Mahrenholz – Fast einen Kubikmeter Müll haben Unbekannte in einem Waldstück in der Gemarkung Mahrenholz illegal abgeladen. Einem Steinhorster ist der Umweltfrevel bei einem Spaziergang aufgefallen, er alarmierte direkt die Polizei. Diese hat die Ermittlungen aufgenommen.

„Genau richtig gehandelt“, urteilt Gifhorns Polizeisprecher Thomas Reuter.
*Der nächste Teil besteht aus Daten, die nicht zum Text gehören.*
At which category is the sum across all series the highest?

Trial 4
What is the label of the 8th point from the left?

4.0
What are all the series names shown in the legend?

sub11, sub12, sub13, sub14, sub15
„Leider gehört wilder Müll zu unseren täglichen Aufgaben.“ Glücklicherweise beschränke es sich aber zumeist auf kleinere Mengen und ungefährliche Substanzen. „Man fragt sich eigentlich, warum die Leute sowas überhaupt tun“, wundert sich Reuter. „Beispielsweise wird oft Elektroschrott in der Feldmark gefunden. Den kann man aber auch kostenlos beim Händler entsorgen!“

„Kleinmengen werden bevorzugt im Bereich von Park- und Rastmöglichkeiten entsorgt, da hier oftmals Fahrzeuge stehen und diese nicht sofort verdächtig sind“, erklärt Kreisrat Mirco Schmidt. „Eine Kofferraummenge mit mehreren Müllsäcken ist daher leider schnell in die Landschaft geworfen.“ Größere Mengen würden stattdessen eher an abgelegeneren Stellen abgeladen.
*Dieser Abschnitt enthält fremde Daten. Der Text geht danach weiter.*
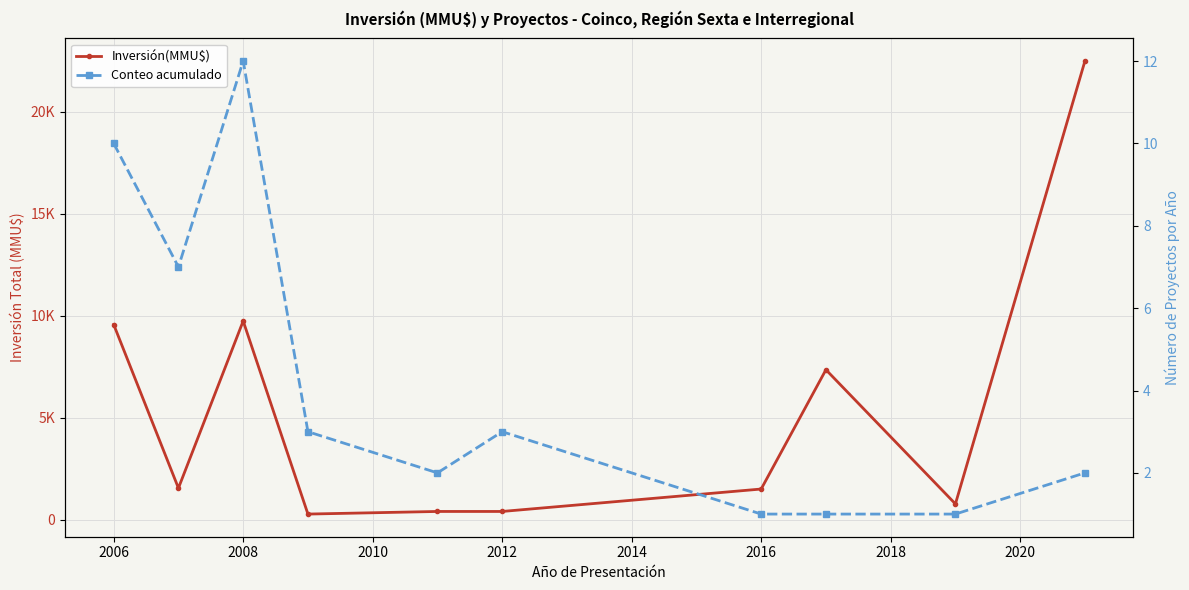

True or false: Conteo acumulado has more than 0 points higher than both neighbors.

True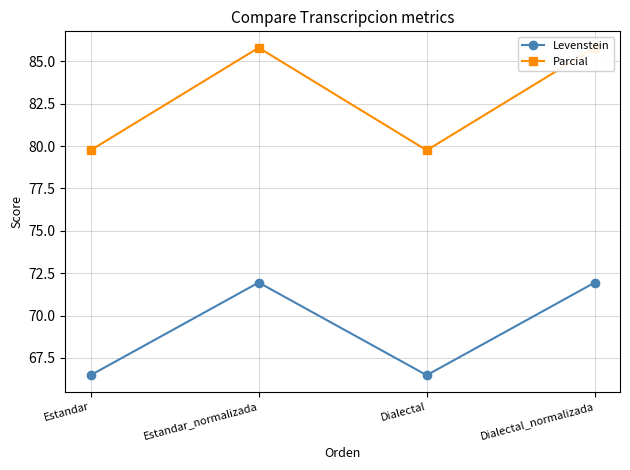

True or false: Levenstein has a value of 116.5 at Estandar_normalizada.

False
Besonders häufig werde auch Bauschutt oder bei Baumaßnahmen angefallener Unrat illegal entsorgt. „Viele scheinen solche Arbeiten auch zum Anlass zu nehmen, auszumisten – und dann wandert alles zusammen leider viel zu oft in die Botanik“, ärgert sich Reuter. „Wilder Müll macht oft viel Arbeit. Und es ist nicht einfach, die Verantwortlichen zu ermitteln.“

Daher sei es besonders wichtig, dass entsprechende Hinweise möglichst schnell an die Polizei oder den Landkreis weitergegeben werden. „Wenn Spaziergängern also irgendwo Müll im Wald oder im Feld auffällt – direkt melden!“, appelliert Reuter. „Je früher wir die Hinweise erhalten, desto größer ist die Wahrscheinlichkeit, dass wir beispielsweise anhand von Etiketten Hinweise auf die Verantwortlichen erhalten.“

Im Auftrag und auf Kosten des Landkreises nimmt ein Dienstleister die Entsorgung des Mülls vor Ort mit einem Lkw vor. „Dabei werden immer mehrere Stellen, an denen wilder Müll abgelagert wurde, angefahren“, erklärt Schmidt. Deshalb könne es je nach abgelagerten Mengen oder der Art des abgelagerten Abfalls auch manchmal einige Wochen dauern. „Die Entsorgung ist kostenintensiv und wird aus den Abfallgebühren, die jeder Haushalt über seine Restmüllgebühr entrichtet, finanziert“, so der Kreisrat. Je nach Art und Menge der Abfälle drohen den Verursachern empfindliche Bußgelder oder auch eine Anklage.